Work task: Below are some records; return all of them exactly as they are.
******************************
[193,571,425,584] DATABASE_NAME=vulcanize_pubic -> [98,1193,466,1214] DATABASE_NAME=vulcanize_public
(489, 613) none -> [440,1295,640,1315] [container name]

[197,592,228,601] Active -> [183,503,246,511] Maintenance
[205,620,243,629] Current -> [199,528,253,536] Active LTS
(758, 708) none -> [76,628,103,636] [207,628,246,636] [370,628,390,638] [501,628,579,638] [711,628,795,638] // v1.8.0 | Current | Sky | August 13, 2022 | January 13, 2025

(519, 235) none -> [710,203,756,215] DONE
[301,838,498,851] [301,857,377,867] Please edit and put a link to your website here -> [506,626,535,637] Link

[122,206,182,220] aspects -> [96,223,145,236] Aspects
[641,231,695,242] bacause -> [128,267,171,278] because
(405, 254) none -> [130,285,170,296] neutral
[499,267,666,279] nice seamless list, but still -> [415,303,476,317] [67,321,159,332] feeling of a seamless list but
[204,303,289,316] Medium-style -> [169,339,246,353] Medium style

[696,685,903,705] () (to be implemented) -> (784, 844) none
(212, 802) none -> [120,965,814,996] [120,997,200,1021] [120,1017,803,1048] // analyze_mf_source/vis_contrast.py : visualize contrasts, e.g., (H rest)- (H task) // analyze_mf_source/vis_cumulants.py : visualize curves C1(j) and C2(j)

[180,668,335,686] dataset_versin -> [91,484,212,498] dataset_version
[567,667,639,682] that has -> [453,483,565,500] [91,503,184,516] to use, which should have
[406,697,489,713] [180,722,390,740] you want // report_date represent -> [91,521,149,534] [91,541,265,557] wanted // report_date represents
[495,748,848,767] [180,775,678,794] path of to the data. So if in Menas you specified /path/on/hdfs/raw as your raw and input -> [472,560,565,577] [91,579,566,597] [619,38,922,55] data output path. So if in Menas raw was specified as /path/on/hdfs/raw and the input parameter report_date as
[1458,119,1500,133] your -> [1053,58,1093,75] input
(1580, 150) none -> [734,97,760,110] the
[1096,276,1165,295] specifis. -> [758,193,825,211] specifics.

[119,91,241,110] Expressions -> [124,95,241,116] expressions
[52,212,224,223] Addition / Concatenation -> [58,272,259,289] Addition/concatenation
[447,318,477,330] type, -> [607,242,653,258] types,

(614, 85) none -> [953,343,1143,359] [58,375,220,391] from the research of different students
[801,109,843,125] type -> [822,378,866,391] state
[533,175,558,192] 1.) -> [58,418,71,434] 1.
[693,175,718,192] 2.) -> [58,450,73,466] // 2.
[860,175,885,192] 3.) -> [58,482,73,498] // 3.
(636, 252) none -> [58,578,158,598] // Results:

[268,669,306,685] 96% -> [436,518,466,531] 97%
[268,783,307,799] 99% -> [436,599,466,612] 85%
******************************
Exercise response:
[193,571,425,584] DATABASE_NAME=vulcanize_pubic -> [98,1193,466,1214] DATABASE_NAME=vulcanize_public
(489, 613) none -> [440,1295,640,1315] [container name]

[197,592,228,601] Active -> [183,503,246,511] Maintenance
[205,620,243,629] Current -> [199,528,253,536] Active LTS
(758, 708) none -> [76,628,103,636] [207,628,246,636] [370,628,390,638] [501,628,579,638] [711,628,795,638] // v1.8.0 | Current | Sky | August 13, 2022 | January 13, 2025

(519, 235) none -> [710,203,756,215] DONE
[301,838,498,851] [301,857,377,867] Please edit and put a link to your website here -> [506,626,535,637] Link

[122,206,182,220] aspects -> [96,223,145,236] Aspects
[641,231,695,242] bacause -> [128,267,171,278] because
(405, 254) none -> [130,285,170,296] neutral
[499,267,666,279] nice seamless list, but still -> [415,303,476,317] [67,321,159,332] feeling of a seamless list but
[204,303,289,316] Medium-style -> [169,339,246,353] Medium style

[696,685,903,705] () (to be implemented) -> (784, 844) none
(212, 802) none -> [120,965,814,996] [120,997,200,1021] [120,1017,803,1048] // analyze_mf_source/vis_contrast.py : visualize contrasts, e.g., (H rest)- (H task) // analyze_mf_source/vis_cumulants.py : visualize curves C1(j) and C2(j)

[180,668,335,686] dataset_versin -> [91,484,212,498] dataset_version
[567,667,639,682] that has -> [453,483,565,500] [91,503,184,516] to use, which should have
[406,697,489,713] [180,722,390,740] you want // report_date represent -> [91,521,149,534] [91,541,265,557] wanted // report_date represents
[495,748,848,767] [180,775,678,794] path of to the data. So if in Menas you specified /path/on/hdfs/raw as your raw and input -> [472,560,565,577] [91,579,566,597] [619,38,922,55] data output path. So if in Menas raw was specified as /path/on/hdfs/raw and the input parameter report_date as
[1458,119,1500,133] your -> [1053,58,1093,75] input
(1580, 150) none -> [734,97,760,110] the
[1096,276,1165,295] specifis. -> [758,193,825,211] specifics.

[119,91,241,110] Expressions -> [124,95,241,116] expressions
[52,212,224,223] Addition / Concatenation -> [58,272,259,289] Addition/concatenation
[447,318,477,330] type, -> [607,242,653,258] types,

(614, 85) none -> [953,343,1143,359] [58,375,220,391] from the research of different students
[801,109,843,125] type -> [822,378,866,391] state
[533,175,558,192] 1.) -> [58,418,71,434] 1.
[693,175,718,192] 2.) -> [58,450,73,466] // 2.
[860,175,885,192] 3.) -> [58,482,73,498] // 3.
(636, 252) none -> [58,578,158,598] // Results:

[268,669,306,685] 96% -> [436,518,466,531] 97%
[268,783,307,799] 99% -> [436,599,466,612] 85%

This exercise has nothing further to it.